Roger-luo commented 4 years ago

just for curiousity, what do you mean by "faithful quantum gradients" and how is it related to forward-mode AD?

the phase kicking mentioned in QCL paper, "faithful" means runnable on real quantum device. forward mode AD is the same with symbolic AD and phase kicking can be derived from symbolic AD. It might be easier to explain on black board for more details, I could explain this in person when I'm in Toronto on 24th.

in the current version of pennylane, all autodiff interfaces see the quantum circuits as black boxes (i.e., no backpropagation through the quantum circuit). We provide custom gradients by using the (hardware-compatible) parameter shift method.

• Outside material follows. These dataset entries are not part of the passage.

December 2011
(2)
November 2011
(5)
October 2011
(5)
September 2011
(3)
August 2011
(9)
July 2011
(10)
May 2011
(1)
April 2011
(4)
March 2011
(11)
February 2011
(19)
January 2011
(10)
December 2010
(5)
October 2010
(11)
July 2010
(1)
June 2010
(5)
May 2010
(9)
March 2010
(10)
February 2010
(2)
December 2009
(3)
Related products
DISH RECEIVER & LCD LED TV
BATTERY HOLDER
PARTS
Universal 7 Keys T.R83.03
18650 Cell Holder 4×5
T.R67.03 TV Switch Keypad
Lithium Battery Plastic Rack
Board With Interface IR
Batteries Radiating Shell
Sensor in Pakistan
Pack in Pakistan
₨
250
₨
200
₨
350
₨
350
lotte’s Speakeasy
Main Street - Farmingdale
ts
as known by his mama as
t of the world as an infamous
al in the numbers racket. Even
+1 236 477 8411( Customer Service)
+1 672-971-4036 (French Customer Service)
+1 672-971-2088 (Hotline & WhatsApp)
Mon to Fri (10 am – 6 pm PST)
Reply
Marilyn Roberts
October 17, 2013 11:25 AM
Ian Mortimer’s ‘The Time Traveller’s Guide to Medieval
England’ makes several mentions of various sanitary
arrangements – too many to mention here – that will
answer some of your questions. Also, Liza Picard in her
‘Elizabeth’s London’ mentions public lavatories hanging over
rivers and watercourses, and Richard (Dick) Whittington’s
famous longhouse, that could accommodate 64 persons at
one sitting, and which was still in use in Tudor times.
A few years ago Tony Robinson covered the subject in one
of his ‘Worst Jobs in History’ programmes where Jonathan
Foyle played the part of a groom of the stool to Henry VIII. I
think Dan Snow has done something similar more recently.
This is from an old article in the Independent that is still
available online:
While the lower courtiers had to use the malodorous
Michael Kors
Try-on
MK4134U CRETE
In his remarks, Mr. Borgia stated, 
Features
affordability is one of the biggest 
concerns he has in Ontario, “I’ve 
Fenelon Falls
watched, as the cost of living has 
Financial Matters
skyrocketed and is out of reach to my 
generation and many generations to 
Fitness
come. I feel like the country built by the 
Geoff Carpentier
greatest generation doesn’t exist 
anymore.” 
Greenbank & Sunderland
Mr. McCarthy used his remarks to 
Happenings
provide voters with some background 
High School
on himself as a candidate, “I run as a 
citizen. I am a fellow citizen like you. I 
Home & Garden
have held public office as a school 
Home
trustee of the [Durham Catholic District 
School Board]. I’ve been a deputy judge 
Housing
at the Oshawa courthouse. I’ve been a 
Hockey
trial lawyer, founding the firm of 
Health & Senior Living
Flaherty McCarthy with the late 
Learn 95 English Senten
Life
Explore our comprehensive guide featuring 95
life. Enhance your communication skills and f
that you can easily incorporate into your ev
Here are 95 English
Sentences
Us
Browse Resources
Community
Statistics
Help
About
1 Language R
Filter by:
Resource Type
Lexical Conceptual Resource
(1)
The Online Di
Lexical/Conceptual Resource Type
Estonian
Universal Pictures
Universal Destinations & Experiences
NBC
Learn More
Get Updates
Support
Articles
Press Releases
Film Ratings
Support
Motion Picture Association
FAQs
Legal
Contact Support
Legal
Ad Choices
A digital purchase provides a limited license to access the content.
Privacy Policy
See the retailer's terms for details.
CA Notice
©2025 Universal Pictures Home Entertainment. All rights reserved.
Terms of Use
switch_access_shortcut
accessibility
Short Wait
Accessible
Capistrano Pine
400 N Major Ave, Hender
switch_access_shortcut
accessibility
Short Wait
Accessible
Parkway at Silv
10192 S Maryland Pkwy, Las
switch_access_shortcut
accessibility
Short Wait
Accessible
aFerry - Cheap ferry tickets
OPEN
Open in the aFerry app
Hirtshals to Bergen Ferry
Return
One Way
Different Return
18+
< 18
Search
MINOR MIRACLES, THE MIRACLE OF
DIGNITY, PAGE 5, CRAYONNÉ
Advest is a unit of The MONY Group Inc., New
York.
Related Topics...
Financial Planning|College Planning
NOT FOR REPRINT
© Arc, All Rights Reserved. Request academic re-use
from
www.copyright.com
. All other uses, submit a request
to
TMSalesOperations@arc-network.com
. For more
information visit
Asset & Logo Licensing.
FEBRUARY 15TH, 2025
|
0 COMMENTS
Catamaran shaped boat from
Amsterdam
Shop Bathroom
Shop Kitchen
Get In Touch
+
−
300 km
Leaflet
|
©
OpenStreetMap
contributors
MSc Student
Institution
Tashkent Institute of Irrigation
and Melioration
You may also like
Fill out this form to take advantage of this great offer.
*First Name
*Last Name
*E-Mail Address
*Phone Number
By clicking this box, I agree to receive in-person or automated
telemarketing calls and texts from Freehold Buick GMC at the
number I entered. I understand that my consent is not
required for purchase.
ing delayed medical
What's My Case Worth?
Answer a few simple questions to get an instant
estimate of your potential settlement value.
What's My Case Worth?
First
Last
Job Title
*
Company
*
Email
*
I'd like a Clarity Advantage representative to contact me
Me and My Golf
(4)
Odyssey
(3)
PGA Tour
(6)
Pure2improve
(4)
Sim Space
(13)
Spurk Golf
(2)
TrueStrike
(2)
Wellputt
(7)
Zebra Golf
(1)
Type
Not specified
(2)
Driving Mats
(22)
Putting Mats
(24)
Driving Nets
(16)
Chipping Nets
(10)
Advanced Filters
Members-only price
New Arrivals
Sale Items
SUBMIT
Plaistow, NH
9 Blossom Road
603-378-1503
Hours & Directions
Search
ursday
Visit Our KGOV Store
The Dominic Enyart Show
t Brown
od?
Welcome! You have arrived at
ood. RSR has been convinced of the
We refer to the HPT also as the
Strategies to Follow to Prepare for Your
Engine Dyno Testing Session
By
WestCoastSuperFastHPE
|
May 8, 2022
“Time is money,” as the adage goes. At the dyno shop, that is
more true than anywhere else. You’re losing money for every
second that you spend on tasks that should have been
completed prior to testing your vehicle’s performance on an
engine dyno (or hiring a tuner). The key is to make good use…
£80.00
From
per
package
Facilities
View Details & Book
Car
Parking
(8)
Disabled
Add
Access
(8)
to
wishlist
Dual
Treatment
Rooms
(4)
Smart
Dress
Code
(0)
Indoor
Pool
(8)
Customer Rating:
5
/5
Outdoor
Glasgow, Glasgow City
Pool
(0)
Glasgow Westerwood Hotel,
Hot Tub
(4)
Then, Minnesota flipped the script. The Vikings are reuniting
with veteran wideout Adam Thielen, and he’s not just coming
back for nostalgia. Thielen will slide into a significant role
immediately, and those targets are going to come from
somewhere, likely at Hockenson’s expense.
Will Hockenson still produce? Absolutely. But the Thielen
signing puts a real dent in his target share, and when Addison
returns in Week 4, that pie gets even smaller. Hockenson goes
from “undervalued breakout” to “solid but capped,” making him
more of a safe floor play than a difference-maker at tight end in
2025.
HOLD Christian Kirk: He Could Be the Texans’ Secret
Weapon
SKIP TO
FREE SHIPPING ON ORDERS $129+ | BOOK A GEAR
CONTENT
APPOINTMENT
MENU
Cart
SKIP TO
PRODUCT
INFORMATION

However, we're currently close to finishing an update to the AD capabilities that will allow backprop on the built-in simulator (recognizing that this is faster for simulators)

I see. I guess I'll just say PL supports forward mode but there is also a work-in-progress reverse mode support in the paper then.

johannesjmeyer commented 4 years ago

What is symbolic AD? Can you point me to a reference here? :)

And actually the default backend of PennyLane underwent some major improvements and is now really quick.

It would be good if you mention that PennyLane has certain overhead not present in the other frameworks due to it being intended for the calculation of gradients.

Roger-luo commented 4 years ago

Sorry I should say symbolic differentiation, there's a lot course slides online if you just search this.

We could update this benchmark once you finish the new default backend. That's why it's public on github: it shows why it's slow and how to improve it. I think we've helped qulacs people locate the SIMD issue from this benchmark. Yao just provides a baseline here with its generic implementation.